Had the triplets known that Tatijana and she would escape some day? That seemed very doubtful. They couldn’t have known, and if they had, their solution wouldn’t be to fake their deaths. It would be to murder her and her sister.

She sent up a silent prayer that when Xaviero replayed the entire event back in his head—and he would—he’d find she hadn’t left behind a single telling signature. She was lucky in that while Xaviero knew his brothers’ work and probably every one of the mages who had trained under Xavier, he had never actually seen her capabilities.
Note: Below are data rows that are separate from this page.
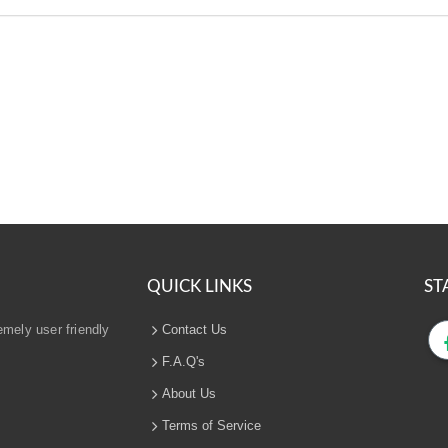
QUICK LINKS
ST
emely user friendly
Contact Us
F.A.Q's
About Us
Terms of Service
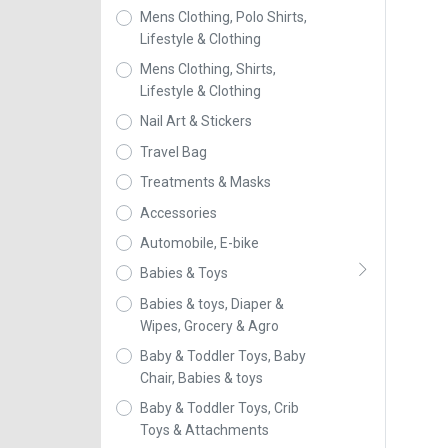
Mens Clothing, Polo Shirts,
Lifestyle & Clothing
Mens Clothing, Shirts,
Lifestyle & Clothing
Nail Art & Stickers
Travel Bag
Treatments & Masks
Accessories
Automobile, E-bike
Babies & Toys
Babies & toys, Diaper &
Wipes, Grocery & Agro
Baby & Toddler Toys, Baby
Chair, Babies & toys
Baby & Toddler Toys, Crib
Toys & Attachments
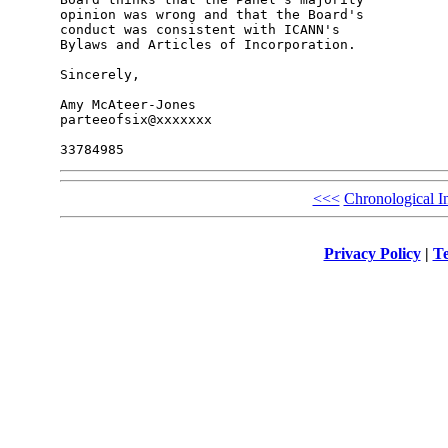
opinion was wrong and that the Board's 

conduct was consistent with ICANN's 

Bylaws and Articles of Incorporation.

Sincerely,

Amy McAteer-Jones

parteeofsix@xxxxxxx

<<<
Chronological I
Privacy Policy
|
Te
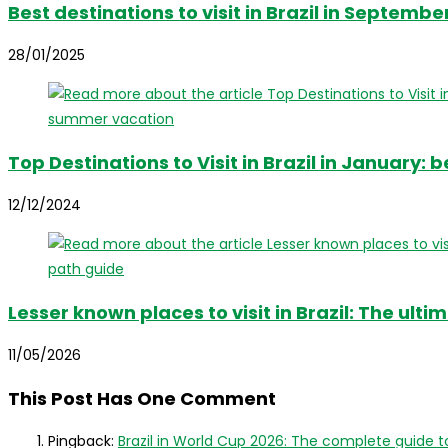
Best destinations to visit in Brazil in Septembe
28/01/2025
Top Destinations to Visit in Brazil in January:
12/12/2024
Lesser known places to visit in Brazil: The ul
11/05/2026
This Post Has One Comment
Pingback:
Brazil in World Cup 2026: The complete guide t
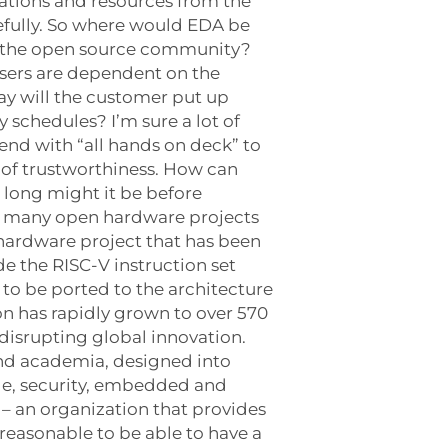
vations and resources from the
efully. So where would EDA be
o the open source community?
users are dependent on the
ay will the customer put up
 schedules? I’m sure a lot of
 end with “all hands on deck” to
n of trustworthiness. How can
 long might it be before
e many open hardware projects
 hardware project that has been
e the RISC-V instruction set
 to be ported to the architecture
on has rapidly grown to over 570
disrupting global innovation.
and academia, designed into
age, security, embedded and
– an organization that provides
reasonable to be able to have a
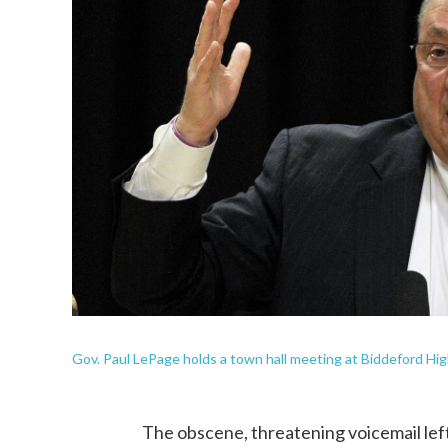
Gov. Paul LePage holds a town hall meeting at Biddeford High
The obscene, threatening voicemail lef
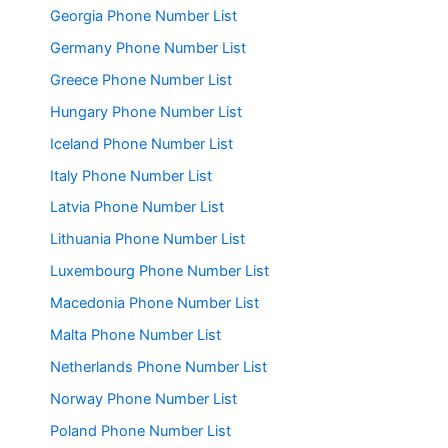
Georgia Phone Number List
Germany Phone Number List
Greece Phone Number List
Hungary Phone Number List
Iceland Phone Number List
Italy Phone Number List
Latvia Phone Number List
Lithuania Phone Number List
Luxembourg Phone Number List
Macedonia Phone Number List
Malta Phone Number List
Netherlands Phone Number List
Norway Phone Number List
Poland Phone Number List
Most likely none of the triplets believed that she or Tatijana might be able to cast. It hadn’t occurred to the brothers that they had nothing to do to keep their minds active but learn—and that was such a distinct advantage.

She realized she was afraid of Xaviero, but was no longer completely and utterly terrified of him. Somehow, in confronting her worst nightmare, she had gained confidence in herself. She took a deep cleansing breath, or at least, thought that she did so. She pushed aside all doubt and concentrated on the fight to save Damon.

Hail grandmother, spirit of the North,

I call upon thee to defend me this night.

Hail grandmother, spirit of the South,

I call upon thee to attend this rite.

Without a body, she turned her own spirit both north and south in a salute of respect and gratitude, taking nothing at all for granted, but sending her plea out to universe.

Hail grandmother spirit of the East,

I call upon your forces to protect me with might.

Hail grandmother spirit of the West,

I seek your wisdom and guidance this night.

She turned her spirit both east and west, in a gesture of great reverence and admiration.

I call to thee Hecate, triple goddess above,

Maiden, mother, crone, see my plight.

Hecate, dark mother who heals the rights and wrongs,

I call forth your power so that I may remain strong.

She felt power running through her spirit. The white light began to glow a soft pink and then light red. Another breath and her spirit was dark red.

I seek the power to cast lightning’s blast,

So that shadow may burn, undoing that which has been cast.

Twist and turn, heal but burn,

Peeling shadow away, let life now return.

From her spirit, lightning forked and then settled into one steady stream as if the fine tip was a laser. Slowly, with great care, making certain to remove the stain of Xaviero’s shadow, she burned the layers away. It seemed to take forever, and all the while she feared he would suddenly realize and return. The moment the shadow was gone, she began the work of healing, sending rejuvenating cells to cover the damaged layer.